Here at Crave, we also like to be platform neutral with our insults.

• Homer Simpson, Charlie Brown, Rodney Dangerfield, Jason Alexander (who played hapless "George" on Seinfeld), and other people doomed to never get it right (unless they do the opposite of what they'd normally do, like George did): Personally, I think the diabolical, nuclear-plant-owning "Mr. Burns" on The Simpsons might be a better stand-in for a company that throws out a profit of a few billion dollars every quarter, despite the Vista follies. But, hey, that's just me.

Homer Simpson
Fox

• "Cafteach" suggests the great comedian and San Franciscan Robin Williams. Makes a lot of sense: Like Microsoft, Mork was at the height of his powers in the '90s, winning an Oscar for his performance in Good Will Hunting. And like Microsoft, he's laid some eggs in recent years. Did anyone even see RV? That said, he was still awfully funny as a penguin's voice in Happy Feet (or was that a puffin?)

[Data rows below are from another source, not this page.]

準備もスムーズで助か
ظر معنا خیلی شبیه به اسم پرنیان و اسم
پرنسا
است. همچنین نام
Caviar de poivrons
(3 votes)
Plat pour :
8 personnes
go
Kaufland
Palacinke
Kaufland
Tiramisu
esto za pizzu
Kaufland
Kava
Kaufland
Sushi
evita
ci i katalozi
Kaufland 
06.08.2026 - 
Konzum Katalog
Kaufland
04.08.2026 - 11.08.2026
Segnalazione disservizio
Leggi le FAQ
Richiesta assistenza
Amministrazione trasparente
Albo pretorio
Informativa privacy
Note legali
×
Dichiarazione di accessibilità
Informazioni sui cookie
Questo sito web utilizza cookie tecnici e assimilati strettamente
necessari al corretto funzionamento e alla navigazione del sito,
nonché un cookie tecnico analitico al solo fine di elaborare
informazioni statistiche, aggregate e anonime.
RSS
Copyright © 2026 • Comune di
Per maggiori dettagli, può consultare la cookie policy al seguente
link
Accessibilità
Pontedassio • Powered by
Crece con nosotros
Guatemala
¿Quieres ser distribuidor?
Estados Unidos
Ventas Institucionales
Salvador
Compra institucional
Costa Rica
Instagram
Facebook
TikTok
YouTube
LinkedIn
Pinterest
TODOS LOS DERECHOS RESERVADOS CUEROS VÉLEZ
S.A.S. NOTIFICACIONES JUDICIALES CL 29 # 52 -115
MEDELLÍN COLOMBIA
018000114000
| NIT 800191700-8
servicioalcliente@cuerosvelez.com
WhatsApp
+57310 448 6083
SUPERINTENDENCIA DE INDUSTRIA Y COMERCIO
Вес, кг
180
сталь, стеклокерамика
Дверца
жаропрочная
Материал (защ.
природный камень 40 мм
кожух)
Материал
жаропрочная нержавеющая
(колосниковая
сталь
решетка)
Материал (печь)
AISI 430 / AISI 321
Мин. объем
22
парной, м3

• "Theoscnet" offers the cruelest cut of all: The two Coreys, "Corey Feldman and Corey Whoever..." It's Corey Haim, Theo. I looked it up for you. It's been a long time since we got the double-Corey treatment in '80s classics such as License to Drive and The Lost Boys. (But wasn't Keifer Sutherland really scary as a Jim Morrison-inspired vampire?)

The last we saw the two Coreys, they were puffy 30-somethings starring in The Two Coreys--"a look at the lives of former child stars Corey Feldman and Corey Haim living together as adults," as The Internet Movie Database puts it.

Microsoft...a metaphor for washed-up child stars? No way, but it's fair to say the company is starting to look a little puffy and out of fashion in its middle age, as our readers are quick to point out.